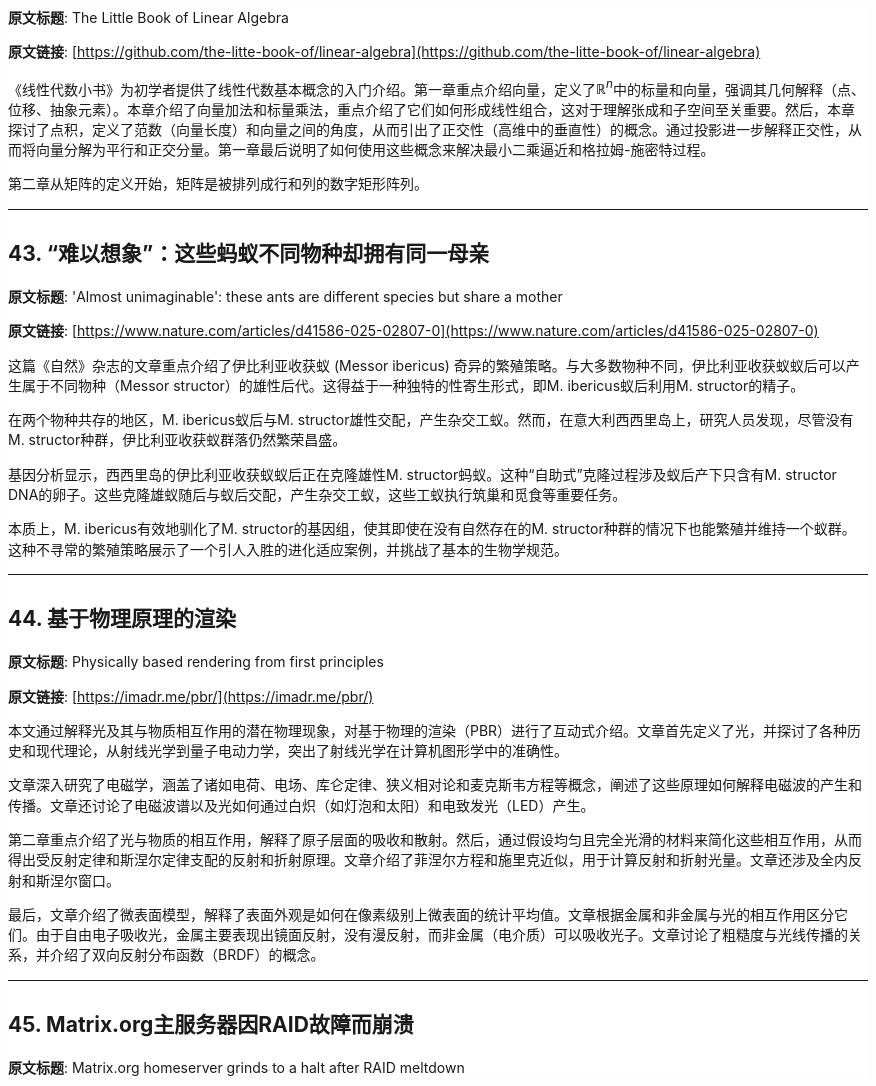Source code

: **原文标题**: The Little Book of Linear Algebra

**原文链接**: [https://github.com/the-litte-book-of/linear-algebra](https://github.com/the-litte-book-of/linear-algebra)

《线性代数小书》为初学者提供了线性代数基本概念的入门介绍。第一章重点介绍向量，定义了$\mathbb{R}^n$中的标量和向量，强调其几何解释（点、位移、抽象元素）。本章介绍了向量加法和标量乘法，重点介绍了它们如何形成线性组合，这对于理解张成和子空间至关重要。然后，本章探讨了点积，定义了范数（向量长度）和向量之间的角度，从而引出了正交性（高维中的垂直性）的概念。通过投影进一步解释正交性，从而将向量分解为平行和正交分量。第一章最后说明了如何使用这些概念来解决最小二乘逼近和格拉姆-施密特过程。

第二章从矩阵的定义开始，矩阵是被排列成行和列的数字矩形阵列。

---

## 43. “难以想象”：这些蚂蚁不同物种却拥有同一母亲

**原文标题**: 'Almost unimaginable': these ants are different species but share a mother

**原文链接**: [https://www.nature.com/articles/d41586-025-02807-0](https://www.nature.com/articles/d41586-025-02807-0)

这篇《自然》杂志的文章重点介绍了伊比利亚收获蚁 (Messor ibericus) 奇异的繁殖策略。与大多数物种不同，伊比利亚收获蚁蚁后可以产生属于不同物种（Messor structor）的雄性后代。这得益于一种独特的性寄生形式，即M. ibericus蚁后利用M. structor的精子。

在两个物种共存的地区，M. ibericus蚁后与M. structor雄性交配，产生杂交工蚁。然而，在意大利西西里岛上，研究人员发现，尽管没有M. structor种群，伊比利亚收获蚁群落仍然繁荣昌盛。

基因分析显示，西西里岛的伊比利亚收获蚁蚁后正在克隆雄性M. structor蚂蚁。这种“自助式”克隆过程涉及蚁后产下只含有M. structor DNA的卵子。这些克隆雄蚁随后与蚁后交配，产生杂交工蚁，这些工蚁执行筑巢和觅食等重要任务。

本质上，M. ibericus有效地驯化了M. structor的基因组，使其即使在没有自然存在的M. structor种群的情况下也能繁殖并维持一个蚁群。这种不寻常的繁殖策略展示了一个引人入胜的进化适应案例，并挑战了基本的生物学规范。

---

## 44. 基于物理原理的渲染

**原文标题**: Physically based rendering from first principles

**原文链接**: [https://imadr.me/pbr/](https://imadr.me/pbr/)

本文通过解释光及其与物质相互作用的潜在物理现象，对基于物理的渲染（PBR）进行了互动式介绍。文章首先定义了光，并探讨了各种历史和现代理论，从射线光学到量子电动力学，突出了射线光学在计算机图形学中的准确性。

文章深入研究了电磁学，涵盖了诸如电荷、电场、库仑定律、狭义相对论和麦克斯韦方程等概念，阐述了这些原理如何解释电磁波的产生和传播。文章还讨论了电磁波谱以及光如何通过白炽（如灯泡和太阳）和电致发光（LED）产生。

第二章重点介绍了光与物质的相互作用，解释了原子层面的吸收和散射。然后，通过假设均匀且完全光滑的材料来简化这些相互作用，从而得出受反射定律和斯涅尔定律支配的反射和折射原理。文章介绍了菲涅尔方程和施里克近似，用于计算反射和折射光量。文章还涉及全内反射和斯涅尔窗口。

最后，文章介绍了微表面模型，解释了表面外观是如何在像素级别上微表面的统计平均值。文章根据金属和非金属与光的相互作用区分它们。由于自由电子吸收光，金属主要表现出镜面反射，没有漫反射，而非金属（电介质）可以吸收光子。文章讨论了粗糙度与光线传播的关系，并介绍了双向反射分布函数（BRDF）的概念。

---

## 45. Matrix.org主服务器因RAID故障而崩溃

**原文标题**: Matrix.org homeserver grinds to a halt after RAID meltdown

--------------------------------

• Problem requirements:
Every entry above needs to be copied exactly, apart from its pictures.

• Solution to this problem:
Source code

: **原文标题**: The Little Book of Linear Algebra

**原文链接**: [https://github.com/the-litte-book-of/linear-algebra](https://github.com/the-litte-book-of/linear-algebra)

《线性代数小书》为初学者提供了线性代数基本概念的入门介绍。第一章重点介绍向量，定义了$\mathbb{R}^n$中的标量和向量，强调其几何解释（点、位移、抽象元素）。本章介绍了向量加法和标量乘法，重点介绍了它们如何形成线性组合，这对于理解张成和子空间至关重要。然后，本章探讨了点积，定义了范数（向量长度）和向量之间的角度，从而引出了正交性（高维中的垂直性）的概念。通过投影进一步解释正交性，从而将向量分解为平行和正交分量。第一章最后说明了如何使用这些概念来解决最小二乘逼近和格拉姆-施密特过程。

第二章从矩阵的定义开始，矩阵是被排列成行和列的数字矩形阵列。

---

## 43. “难以想象”：这些蚂蚁不同物种却拥有同一母亲

**原文标题**: 'Almost unimaginable': these ants are different species but share a mother

**原文链接**: [https://www.nature.com/articles/d41586-025-02807-0](https://www.nature.com/articles/d41586-025-02807-0)

这篇《自然》杂志的文章重点介绍了伊比利亚收获蚁 (Messor ibericus) 奇异的繁殖策略。与大多数物种不同，伊比利亚收获蚁蚁后可以产生属于不同物种（Messor structor）的雄性后代。这得益于一种独特的性寄生形式，即M. ibericus蚁后利用M. structor的精子。

在两个物种共存的地区，M. ibericus蚁后与M. structor雄性交配，产生杂交工蚁。然而，在意大利西西里岛上，研究人员发现，尽管没有M. structor种群，伊比利亚收获蚁群落仍然繁荣昌盛。

基因分析显示，西西里岛的伊比利亚收获蚁蚁后正在克隆雄性M. structor蚂蚁。这种“自助式”克隆过程涉及蚁后产下只含有M. structor DNA的卵子。这些克隆雄蚁随后与蚁后交配，产生杂交工蚁，这些工蚁执行筑巢和觅食等重要任务。

本质上，M. ibericus有效地驯化了M. structor的基因组，使其即使在没有自然存在的M. structor种群的情况下也能繁殖并维持一个蚁群。这种不寻常的繁殖策略展示了一个引人入胜的进化适应案例，并挑战了基本的生物学规范。

---

## 44. 基于物理原理的渲染

**原文标题**: Physically based rendering from first principles

**原文链接**: [https://imadr.me/pbr/](https://imadr.me/pbr/)

本文通过解释光及其与物质相互作用的潜在物理现象，对基于物理的渲染（PBR）进行了互动式介绍。文章首先定义了光，并探讨了各种历史和现代理论，从射线光学到量子电动力学，突出了射线光学在计算机图形学中的准确性。

文章深入研究了电磁学，涵盖了诸如电荷、电场、库仑定律、狭义相对论和麦克斯韦方程等概念，阐述了这些原理如何解释电磁波的产生和传播。文章还讨论了电磁波谱以及光如何通过白炽（如灯泡和太阳）和电致发光（LED）产生。

第二章重点介绍了光与物质的相互作用，解释了原子层面的吸收和散射。然后，通过假设均匀且完全光滑的材料来简化这些相互作用，从而得出受反射定律和斯涅尔定律支配的反射和折射原理。文章介绍了菲涅尔方程和施里克近似，用于计算反射和折射光量。文章还涉及全内反射和斯涅尔窗口。

最后，文章介绍了微表面模型，解释了表面外观是如何在像素级别上微表面的统计平均值。文章根据金属和非金属与光的相互作用区分它们。由于自由电子吸收光，金属主要表现出镜面反射，没有漫反射，而非金属（电介质）可以吸收光子。文章讨论了粗糙度与光线传播的关系，并介绍了双向反射分布函数（BRDF）的概念。

---

## 45. Matrix.org主服务器因RAID故障而崩溃

**原文标题**: Matrix.org homeserver grinds to a halt after RAID meltdown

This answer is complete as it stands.